I knew it was going to be something stupid. Apparently, unbeknownst to me, Forte's puts a solid plate between the throttle body and intake manifold to prevent crap from getting in there. I certainly understand that, but they also taped a big cap over the top of the throttle body for the same reason. I have the chassis up on a dolly and I can't easily look straight down the barrels. I suggested they add a "Remove Before Starting" tag to the plate, lol. ;)
HA! Yes, they do that. Wish I had thought to tell you, but the fact that you cant open the throttle is probaby a good giveaway...
Was that it? You got it running now?
HA! Yes, they do that. Wish I had thought to tell you, but the fact that you cant open the throttle is probaby a good giveaway...

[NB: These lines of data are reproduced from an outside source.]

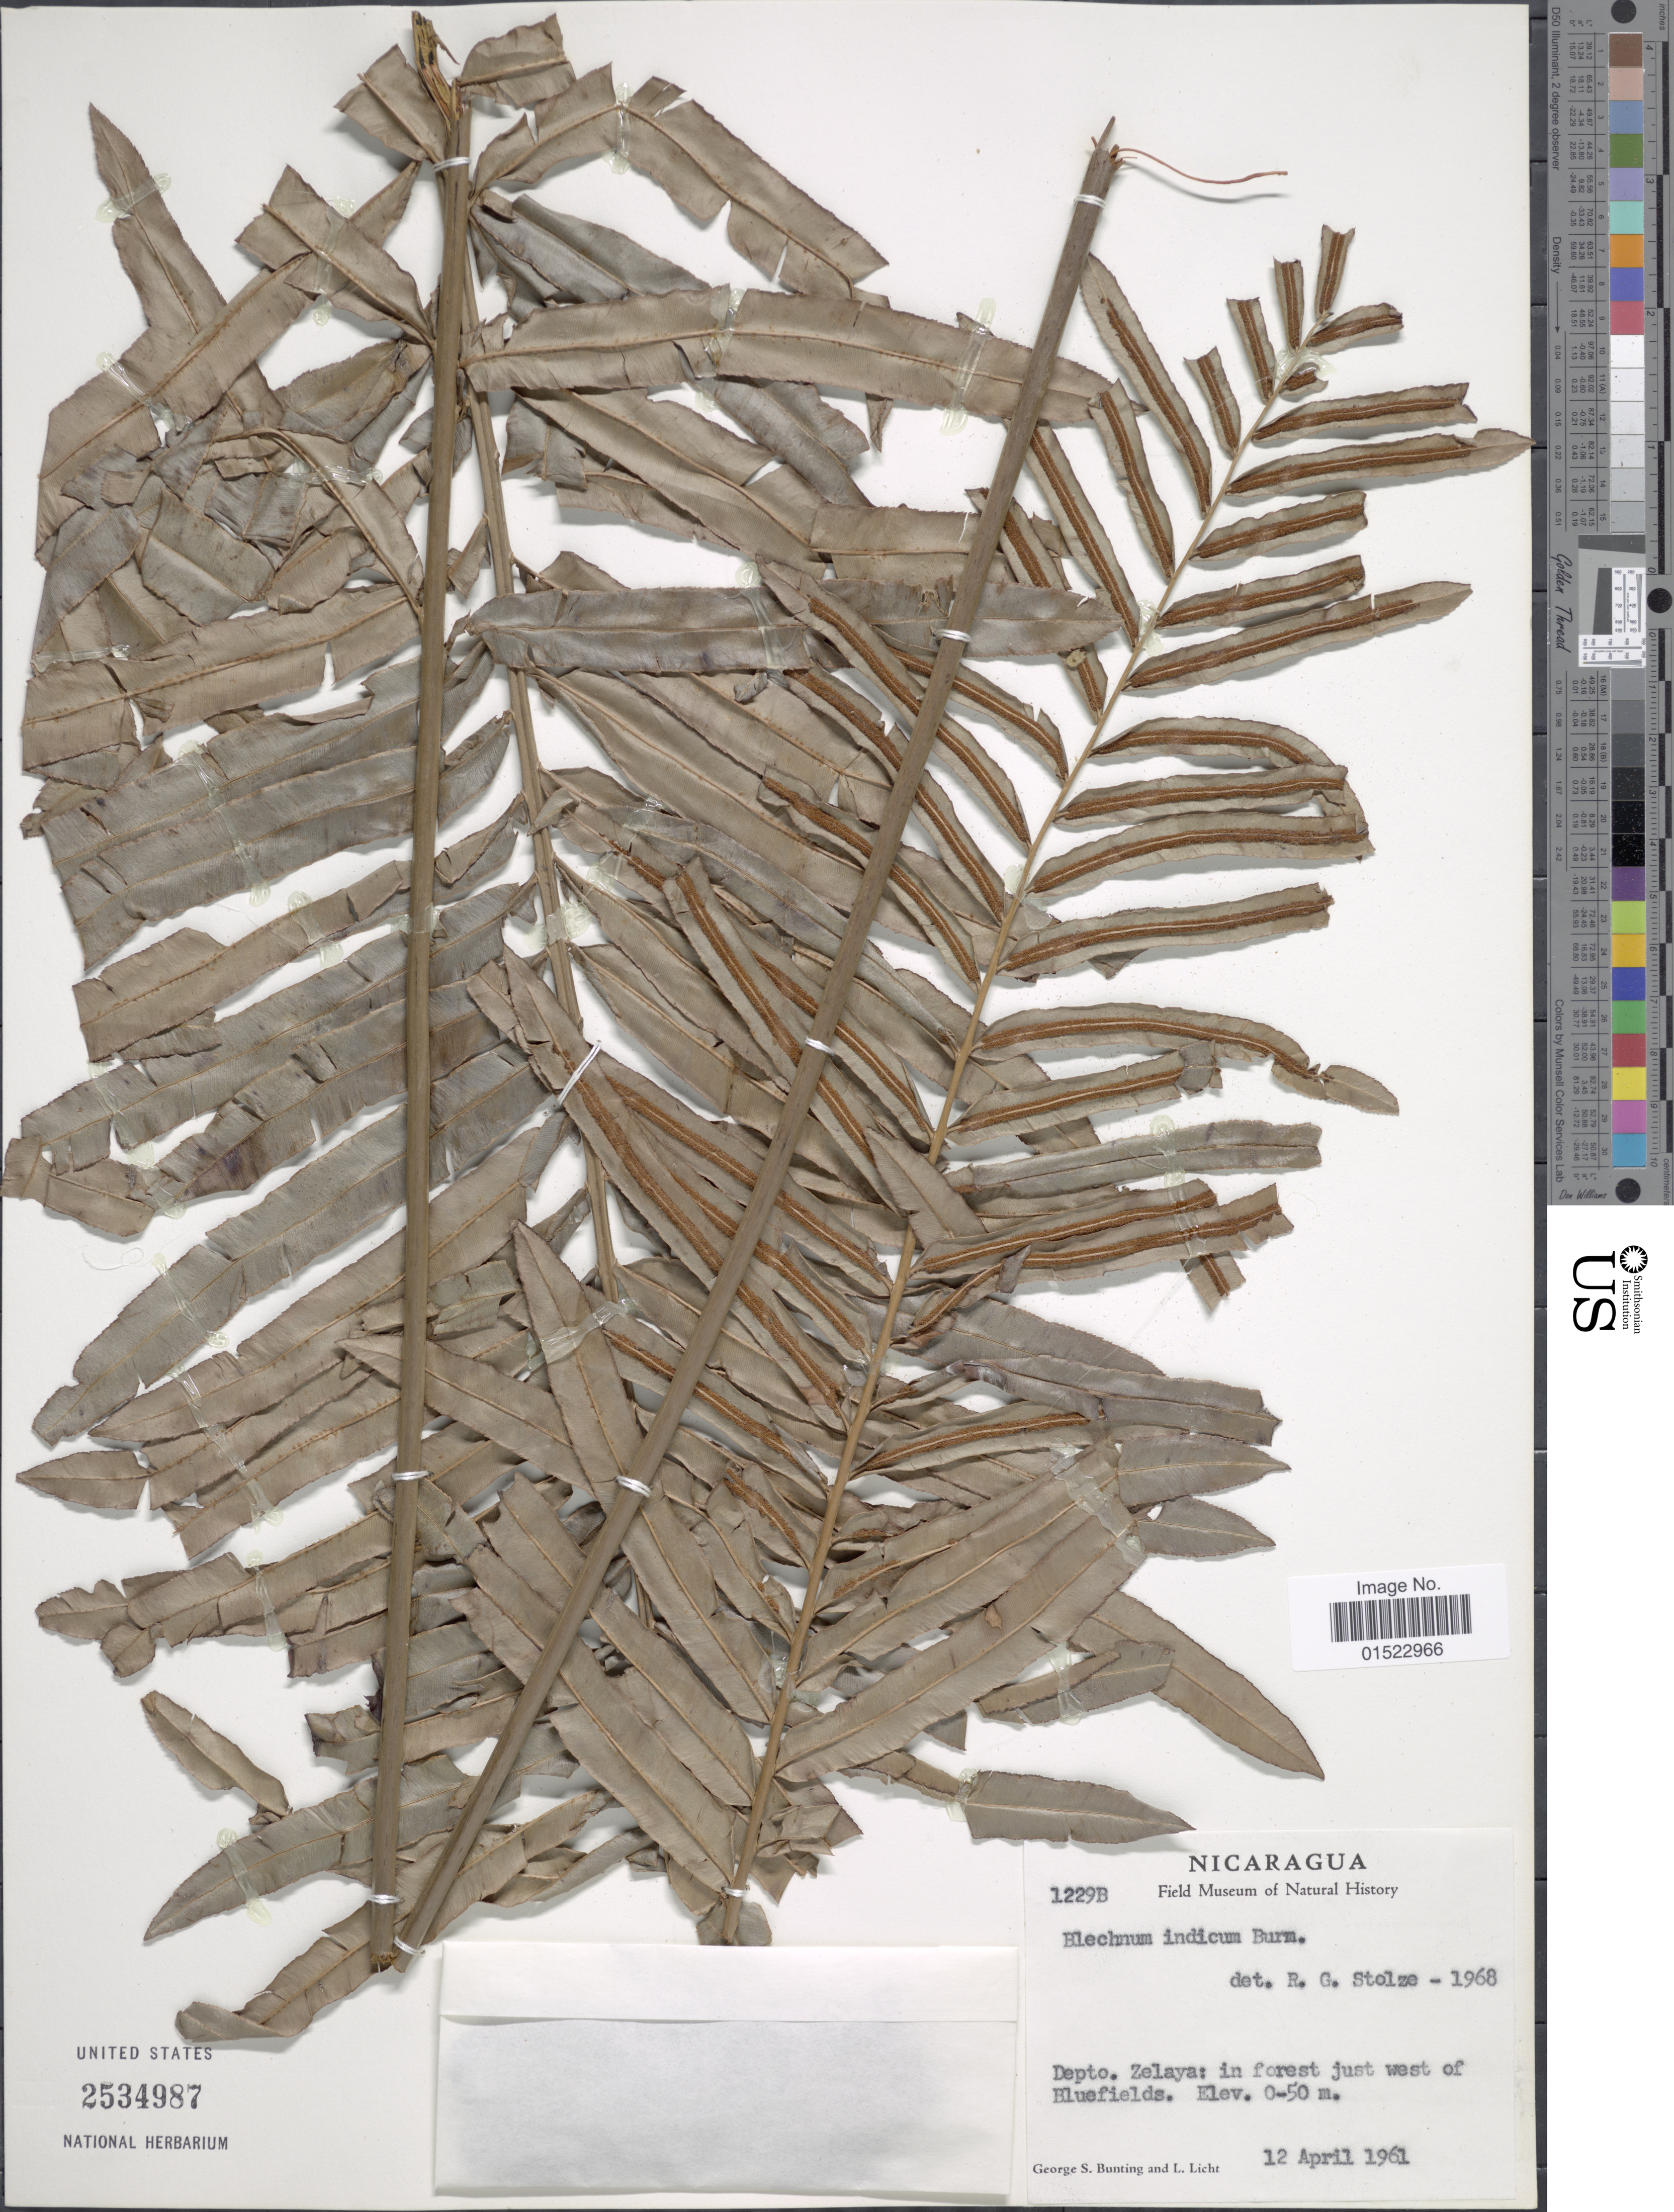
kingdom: Plantae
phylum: Tracheophyta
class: Polypodiopsida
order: Polypodiales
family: Blechnaceae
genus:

Was that it? You got it running now?
That's just it. The throttle plates opened all the way no problem. Apparently there is enough clearance even with that plate there. Lesson learned I supposed. It's running now, but I have a fuel leak where the return line connects to the fuel pump return. I'll probably have to replace that fitting.
Rian_Colorado
08-11-2025, 12:03 PM
I'm a week or 2 from being at the same point. Everything on my motor from Forte looks good, but I would NEVER have known this without this thread! I actually JUST noticed 2 days ago that the carb bolts were loose - really not even finger tight. I'm guessing that this is why (I'll have to remove them to remove the plate?) a "heads up" would have been nice though!
gbranham
08-11-2025, 12:52 PM
Congrats! Check for fuel leaks on the passenger side fuel rail, front corner, where the fuel pressure sender lives. Mine leaked pretty badly after a few heat cycles. It needed a few turns to tighten it, and its been fine since.
Anything that heat cycles will need checked and potentially tightened 1-2 times. Especially coolant clamps, fuel fittings, exhaust bolts, etc. After they've been through some heat cycles and withstood enough vibration you can start to trust they are not going to back off again.
I couldn't open the throttle on the Sniper with the plate in the way, I guess the throttle blades are positioned lower down than the Proflo unit. The Sniper blade are on the very bottom, much like a carb.
Maybe Forte assumes if you're knowledgeable enough to install an engine then you will figure out about the blockoff plate sooner or later. It's not like having it there is going to hurt anything. :)
gbranham
08-11-2025, 02:25 PM
Rarely is a no-fire caused by lack of air, lol. Usually fuel, spark, or timing. Funny.